La lecture n’est pas seulement une saine gymnastique cérébrale, dans la mesure où elle permet de prendre conscience que nous collaborons avec l’auteur pour faire exister la page que nous déchiffrons. La vraie lecture est une clé celle qui nous ouvre le monde – ou, pour filer une autre métaphore, une porte – celle qui ouvre sur d’autres âmes et d’autres cultures. Les romans de Balzac nous apprennent sur l’âme secrète de la France bien davantage que dix voyages faits en touriste. Tolstoï et Dostoïevski nous ont révélé des facettes de l’âme russe qui restent vraies.
Mais, que faut-il entendre par «vraie» lecture? En fait, il y a lire et lire. Nombre de gens ne lisent que pour tuer le temps ou dissiper l’ennui. Une vraie lecture est celle que l’on fait en état de faim et de désir. Elle commence quand on ne lit plus seulement pour se distraire ou se fuir, mais pour se retrouver, pour devenir soimême. Ce en quoi le livre est un merveilleux instrument de liberté, puisqu’il est un objet qui fait réfléchir, sur lequel on peut réfléchir et auquel on peut revenir, pour porter sur lui, ici, une appréciation – positive ou négative –, là, une correction voire une contradiction. Un livre est un dialogue, un tête-à-tête, et tout ensemble cependant un monologue, un exercice de solitude, mais une solitude à deux. Un homme vous parle et vous dit exactement ce que vous attendiez, ce que vous vouliez dire mais n’auriez peut-être jamais su dire, du moins aussi bien. Lit-on un roman? On s’identifie à son héros. Lit-on un livre d’idées? On s’enrichit au contact du penseur.
Dans tous les cas de figure, la vraie lecture est un dépassement. Lire un livre, c’est dépasser le cadre étroit de sa vie, et comprendre celle de l’autre. S’il est un instrument d’évasion et de découverte, le livre est, d’abord et avant tout, un facteur de dépassement, en ce qu’il transforme, à la lettre, la vie et la valeur de son lecteur, en ce qu’il les rehausse même, dans le cas du récit d’une vie exemplaire.
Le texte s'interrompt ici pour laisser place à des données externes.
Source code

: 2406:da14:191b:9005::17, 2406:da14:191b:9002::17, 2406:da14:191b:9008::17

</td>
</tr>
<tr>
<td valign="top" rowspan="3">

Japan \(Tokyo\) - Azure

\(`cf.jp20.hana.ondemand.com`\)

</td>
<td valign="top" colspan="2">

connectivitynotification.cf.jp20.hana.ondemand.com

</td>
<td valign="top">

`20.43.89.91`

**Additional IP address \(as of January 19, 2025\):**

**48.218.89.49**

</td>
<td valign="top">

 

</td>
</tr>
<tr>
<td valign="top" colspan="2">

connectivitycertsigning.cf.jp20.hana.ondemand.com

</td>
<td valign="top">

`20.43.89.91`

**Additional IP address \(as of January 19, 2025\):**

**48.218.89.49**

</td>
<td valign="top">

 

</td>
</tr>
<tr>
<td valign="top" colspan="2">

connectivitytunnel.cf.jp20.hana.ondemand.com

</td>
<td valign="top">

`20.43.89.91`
Enfin, pour que la lecture soit féconde, il ne suffit pas de lire. Encore faut-il annoter ses livres, pour instaurer entre le texte et soi un lien étroit, amoureux, irréversible et indestructible. Les pages écrites nous interpellent, nous parlent. Il faut leur répondre, en arrêtant, çà et là, le fleuve des phrases imprimées pour intervenir, avec le crayon ou le marqueur, en soulignant tel passage ou en surlignant telle proposition, en faisant tel ou tel commentaire. Annoter, c’est, en fait, dialoguer vraiment avec l’auteur. S’immiscer dans le texte, c’est le marquer de son empreinte. Ping-pong discursif, jeu d’échanges, de sensibilités, d’émotions, de confrontations, passionnant commerce intellectuel: lecteur, me voilà à armes égales avec l’auteur. Un adage romain disait, en substance, que lire un livre sans faire d’annotations, c’est comme faire un rêve dont on ne conserve guère de trace au réveil. Dont acte.
La littérature est beaucoup plus que la littérature. Quand bien même nous dispenserions l’oeuvre littéraire d’enseigner et de moraliser, si même nous le lui interdisions, nous sommes en droit de lui demander, pourtant, comme l’écrit Louis Lavelle dans La parole et l’écriture, de nous «élever au-dessus de toutes les choses particulières, et d’être une sorte de révélation de [notre] esprit à lui-même, qui lui donne une présence attentive à tout ce qui est».